Road signs in Sweden are regulated in Vägmärkesförordningen, VMF (2007:90), and are to be placed 2 metres from the road with the sign 1.6 m from the base for motorized roads. Except for route numbers, there are a maximum of three signs on a pole, with the most important sign at the top. All signs have a reflective layer added on selected parts of the sign as is custom in European countries; most larger signs also have their own illumination.

Most signs are based on pictograms, with some exceptions like the prohibition-sign for stop at customs and signal and speed limit signs.
If the sign includes text, the text is written in Swedish, except the stop sign, which is written in English ("STOP").

Swedish road signs depict people with realistic (as opposed to stylized) silhouettes.

Major differences between Swedish and general European signs
Like other countries in Europe, Swedish signs follow the Vienna Convention on Road Signs and Signals.
Whereas European signs usually have white background on warning and prohibition signs, the Swedish signs have a yellow/orange colour. This is for the purpose of enhancing the visibility of the sign during the winter, as white signs would be hard to see in the snow. The prohibition signs have a red line across them if there is a symbol on them, not if it is a numeric value. General European prohibition signs do not usually have such a red line. Swedish warning and prohibition signs also have a thicker border than their European counterparts. Traffic signs in Slovenia and Finland are quite similar.

History
Around 1930 some warning signs and prohibitory signs looking like today's signs with yellow background were introduced. The direction indication signs were however yellow with black text. Around 1965, there was a reform where the colour of those were changed to dark blue with white text. Around 1980, Sweden followed the Vienna convention rule that motorways should have a different colour, so green was introduced for them, and medium blue for ordinary roads.

**WORK TO COMPLETE**:
Decide whether each statement agrees with the passage on Swedish road signs, answering yes or no and quoting the words of the passage that settle it.
1. Apart from route numbers, a pole carries no more than three signs, with the most important one on top.
2. The Swedish stop sign is written in Swedish.
3. Green was introduced for motorways around 1965.

A run of records:
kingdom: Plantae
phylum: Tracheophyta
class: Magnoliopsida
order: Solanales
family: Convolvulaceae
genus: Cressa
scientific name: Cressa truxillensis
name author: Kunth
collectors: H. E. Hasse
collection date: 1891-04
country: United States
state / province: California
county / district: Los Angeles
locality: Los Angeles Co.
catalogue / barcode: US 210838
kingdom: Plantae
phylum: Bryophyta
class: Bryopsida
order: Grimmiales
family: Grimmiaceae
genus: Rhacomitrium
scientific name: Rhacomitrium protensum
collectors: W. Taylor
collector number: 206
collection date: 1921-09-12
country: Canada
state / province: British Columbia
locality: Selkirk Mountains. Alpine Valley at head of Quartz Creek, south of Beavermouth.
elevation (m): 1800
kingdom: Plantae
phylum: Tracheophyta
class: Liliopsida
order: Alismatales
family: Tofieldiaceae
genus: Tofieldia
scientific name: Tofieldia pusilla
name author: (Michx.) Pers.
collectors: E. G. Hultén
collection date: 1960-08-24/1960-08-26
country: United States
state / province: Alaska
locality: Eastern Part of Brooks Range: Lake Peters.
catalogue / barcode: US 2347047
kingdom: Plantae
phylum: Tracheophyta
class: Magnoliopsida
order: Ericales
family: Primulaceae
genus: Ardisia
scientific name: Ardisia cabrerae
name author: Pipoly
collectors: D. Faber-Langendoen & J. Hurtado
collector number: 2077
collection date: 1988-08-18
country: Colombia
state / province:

**THE RESPONSE**:
1. Yes: "Except for route numbers, there are a maximum of three signs on a pole, with the most important sign at the top."
2. No: "the stop sign, which is written in English"
3. No: "Around 1980, Sweden followed the Vienna convention rule that motorways should have a different colour, so green was introduced for them"